## Problem to work on
Copy each of the items below line for line, changing nothing.

## Provided material
════════════════

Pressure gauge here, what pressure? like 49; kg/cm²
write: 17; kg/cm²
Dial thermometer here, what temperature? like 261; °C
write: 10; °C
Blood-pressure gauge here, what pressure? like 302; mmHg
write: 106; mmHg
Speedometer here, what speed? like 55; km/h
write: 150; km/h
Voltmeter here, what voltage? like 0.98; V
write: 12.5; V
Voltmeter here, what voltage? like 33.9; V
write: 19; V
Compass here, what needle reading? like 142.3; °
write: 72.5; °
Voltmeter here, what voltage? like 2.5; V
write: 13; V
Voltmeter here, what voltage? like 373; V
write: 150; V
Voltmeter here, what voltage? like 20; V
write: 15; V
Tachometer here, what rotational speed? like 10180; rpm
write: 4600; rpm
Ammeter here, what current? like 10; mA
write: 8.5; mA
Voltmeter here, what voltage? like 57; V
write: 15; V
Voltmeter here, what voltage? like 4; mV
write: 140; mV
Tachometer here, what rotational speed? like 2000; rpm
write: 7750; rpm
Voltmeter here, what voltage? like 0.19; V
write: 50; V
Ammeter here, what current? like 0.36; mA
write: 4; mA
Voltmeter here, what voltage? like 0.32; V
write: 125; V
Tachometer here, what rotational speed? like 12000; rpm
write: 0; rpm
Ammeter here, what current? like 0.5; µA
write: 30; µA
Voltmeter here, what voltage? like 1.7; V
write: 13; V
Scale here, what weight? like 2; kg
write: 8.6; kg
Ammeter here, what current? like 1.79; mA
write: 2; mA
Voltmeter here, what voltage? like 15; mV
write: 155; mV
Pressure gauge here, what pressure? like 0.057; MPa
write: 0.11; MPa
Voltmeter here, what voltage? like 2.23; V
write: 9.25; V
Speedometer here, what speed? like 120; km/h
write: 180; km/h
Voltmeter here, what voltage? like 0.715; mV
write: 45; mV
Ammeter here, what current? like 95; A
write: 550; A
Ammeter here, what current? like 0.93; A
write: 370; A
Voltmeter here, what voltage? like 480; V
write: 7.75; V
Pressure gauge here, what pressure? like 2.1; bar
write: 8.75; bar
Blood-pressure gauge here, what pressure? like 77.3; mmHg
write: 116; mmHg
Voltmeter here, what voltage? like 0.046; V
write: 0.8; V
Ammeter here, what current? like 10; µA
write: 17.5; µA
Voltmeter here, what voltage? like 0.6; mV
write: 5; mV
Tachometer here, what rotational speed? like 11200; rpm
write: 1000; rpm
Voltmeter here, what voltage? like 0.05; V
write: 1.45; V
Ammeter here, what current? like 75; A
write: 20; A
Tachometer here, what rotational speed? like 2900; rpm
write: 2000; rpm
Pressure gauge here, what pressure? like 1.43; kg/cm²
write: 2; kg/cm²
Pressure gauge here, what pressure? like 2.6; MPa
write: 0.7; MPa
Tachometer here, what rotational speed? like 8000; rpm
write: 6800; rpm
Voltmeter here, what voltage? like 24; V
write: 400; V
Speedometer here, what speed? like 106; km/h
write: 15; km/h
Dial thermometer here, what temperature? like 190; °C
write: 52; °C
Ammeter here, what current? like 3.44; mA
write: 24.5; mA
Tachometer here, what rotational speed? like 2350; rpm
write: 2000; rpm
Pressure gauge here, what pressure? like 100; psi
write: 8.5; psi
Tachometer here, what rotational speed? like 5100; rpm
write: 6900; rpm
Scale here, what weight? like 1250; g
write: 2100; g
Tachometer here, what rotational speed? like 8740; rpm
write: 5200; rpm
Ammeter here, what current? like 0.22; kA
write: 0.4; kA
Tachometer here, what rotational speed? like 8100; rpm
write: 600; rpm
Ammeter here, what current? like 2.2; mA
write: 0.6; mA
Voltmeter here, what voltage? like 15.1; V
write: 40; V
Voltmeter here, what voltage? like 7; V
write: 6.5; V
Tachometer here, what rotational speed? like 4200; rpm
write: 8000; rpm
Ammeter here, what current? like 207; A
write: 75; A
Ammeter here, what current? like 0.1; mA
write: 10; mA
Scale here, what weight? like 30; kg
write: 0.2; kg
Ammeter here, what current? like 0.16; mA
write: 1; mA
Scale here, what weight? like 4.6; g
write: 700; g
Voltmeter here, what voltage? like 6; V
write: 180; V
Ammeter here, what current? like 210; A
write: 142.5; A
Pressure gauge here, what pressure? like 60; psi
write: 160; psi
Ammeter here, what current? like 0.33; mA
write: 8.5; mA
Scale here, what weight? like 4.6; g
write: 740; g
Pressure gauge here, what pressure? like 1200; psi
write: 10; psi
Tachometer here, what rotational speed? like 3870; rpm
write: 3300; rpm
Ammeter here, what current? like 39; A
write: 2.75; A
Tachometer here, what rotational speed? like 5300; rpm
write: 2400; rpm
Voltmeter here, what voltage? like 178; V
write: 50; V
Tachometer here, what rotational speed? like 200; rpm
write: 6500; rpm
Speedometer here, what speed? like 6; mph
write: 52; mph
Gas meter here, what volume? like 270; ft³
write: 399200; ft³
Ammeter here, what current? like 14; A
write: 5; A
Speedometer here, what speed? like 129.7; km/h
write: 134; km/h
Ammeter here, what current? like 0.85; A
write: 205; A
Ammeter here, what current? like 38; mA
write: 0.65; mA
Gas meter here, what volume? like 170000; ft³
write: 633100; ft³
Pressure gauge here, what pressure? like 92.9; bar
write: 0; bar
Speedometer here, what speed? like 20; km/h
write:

════════════════

## Task response
Pressure gauge here, what pressure? like 49; kg/cm²
write: 17; kg/cm²
Dial thermometer here, what temperature? like 261; °C
write: 10; °C
Blood-pressure gauge here, what pressure? like 302; mmHg
write: 106; mmHg
Speedometer here, what speed? like 55; km/h
write: 150; km/h
Voltmeter here, what voltage? like 0.98; V
write: 12.5; V
Voltmeter here, what voltage? like 33.9; V
write: 19; V
Compass here, what needle reading? like 142.3; °
write: 72.5; °
Voltmeter here, what voltage? like 2.5; V
write: 13; V
Voltmeter here, what voltage? like 373; V
write: 150; V
Voltmeter here, what voltage? like 20; V
write: 15; V
Tachometer here, what rotational speed? like 10180; rpm
write: 4600; rpm
Ammeter here, what current? like 10; mA
write: 8.5; mA
Voltmeter here, what voltage? like 57; V
write: 15; V
Voltmeter here, what voltage? like 4; mV
write: 140; mV
Tachometer here, what rotational speed? like 2000; rpm
write: 7750; rpm
Voltmeter here, what voltage? like 0.19; V
write: 50; V
Ammeter here, what current? like 0.36; mA
write: 4; mA
Voltmeter here, what voltage? like 0.32; V
write: 125; V
Tachometer here, what rotational speed? like 12000; rpm
write: 0; rpm
Ammeter here, what current? like 0.5; µA
write: 30; µA
Voltmeter here, what voltage? like 1.7; V
write: 13; V
Scale here, what weight? like 2; kg
write: 8.6; kg
Ammeter here, what current? like 1.79; mA
write: 2; mA
Voltmeter here, what voltage? like 15; mV
write: 155; mV
Pressure gauge here, what pressure? like 0.057; MPa
write: 0.11; MPa
Voltmeter here, what voltage? like 2.23; V
write: 9.25; V
Speedometer here, what speed? like 120; km/h
write: 180; km/h
Voltmeter here, what voltage? like 0.715; mV
write: 45; mV
Ammeter here, what current? like 95; A
write: 550; A
Ammeter here, what current? like 0.93; A
write: 370; A
Voltmeter here, what voltage? like 480; V
write: 7.75; V
Pressure gauge here, what pressure? like 2.1; bar
write: 8.75; bar
Blood-pressure gauge here, what pressure? like 77.3; mmHg
write: 116; mmHg
Voltmeter here, what voltage? like 0.046; V
write: 0.8; V
Ammeter here, what current? like 10; µA
write: 17.5; µA
Voltmeter here, what voltage? like 0.6; mV
write: 5; mV
Tachometer here, what rotational speed? like 11200; rpm
write: 1000; rpm
Voltmeter here, what voltage? like 0.05; V
write: 1.45; V
Ammeter here, what current? like 75; A
write: 20; A
Tachometer here, what rotational speed? like 2900; rpm
write: 2000; rpm
Pressure gauge here, what pressure? like 1.43; kg/cm²
write: 2; kg/cm²
Pressure gauge here, what pressure? like 2.6; MPa
write: 0.7; MPa
Tachometer here, what rotational speed? like 8000; rpm
write: 6800; rpm
Voltmeter here, what voltage? like 24; V
write: 400; V
Speedometer here, what speed? like 106; km/h
write: 15; km/h
Dial thermometer here, what temperature? like 190; °C
write: 52; °C
Ammeter here, what current? like 3.44; mA
write: 24.5; mA
Tachometer here, what rotational speed? like 2350; rpm
write: 2000; rpm
Pressure gauge here, what pressure? like 100; psi
write: 8.5; psi
Tachometer here, what rotational speed? like 5100; rpm
write: 6900; rpm
Scale here, what weight? like 1250; g
write: 2100; g
Tachometer here, what rotational speed? like 8740; rpm
write: 5200; rpm
Ammeter here, what current? like 0.22; kA
write: 0.4; kA
Tachometer here, what rotational speed? like 8100; rpm
write: 600; rpm
Ammeter here, what current? like 2.2; mA
write: 0.6; mA
Voltmeter here, what voltage? like 15.1; V
write: 40; V
Voltmeter here, what voltage? like 7; V
write: 6.5; V
Tachometer here, what rotational speed? like 4200; rpm
write: 8000; rpm
Ammeter here, what current? like 207; A
write: 75; A
Ammeter here, what current? like 0.1; mA
write: 10; mA
Scale here, what weight? like 30; kg
write: 0.2; kg
Ammeter here, what current? like 0.16; mA
write: 1; mA
Scale here, what weight? like 4.6; g
write: 700; g
Voltmeter here, what voltage? like 6; V
write: 180; V
Ammeter here, what current? like 210; A
write: 142.5; A
Pressure gauge here, what pressure? like 60; psi
write: 160; psi
Ammeter here, what current? like 0.33; mA
write: 8.5; mA
Scale here, what weight? like 4.6; g
write: 740; g
Pressure gauge here, what pressure? like 1200; psi
write: 10; psi
Tachometer here, what rotational speed? like 3870; rpm
write: 3300; rpm
Ammeter here, what current? like 39; A
write: 2.75; A
Tachometer here, what rotational speed? like 5300; rpm
write: 2400; rpm
Voltmeter here, what voltage? like 178; V
write: 50; V
Tachometer here, what rotational speed? like 200; rpm
write: 6500; rpm
Speedometer here, what speed? like 6; mph
write: 52; mph
Gas meter here, what volume? like 270; ft³
write: 399200; ft³
Ammeter here, what current? like 14; A
write: 5; A
Speedometer here, what speed? like 129.7; km/h
write: 134; km/h
Ammeter here, what current? like 0.85; A
write: 205; A
Ammeter here, what current? like 38; mA
write: 0.65; mA
Gas meter here, what volume? like 170000; ft³
write: 633100; ft³
Pressure gauge here, what pressure? like 92.9; bar
write: 0; bar
Speedometer here, what speed? like 20; km/h
write:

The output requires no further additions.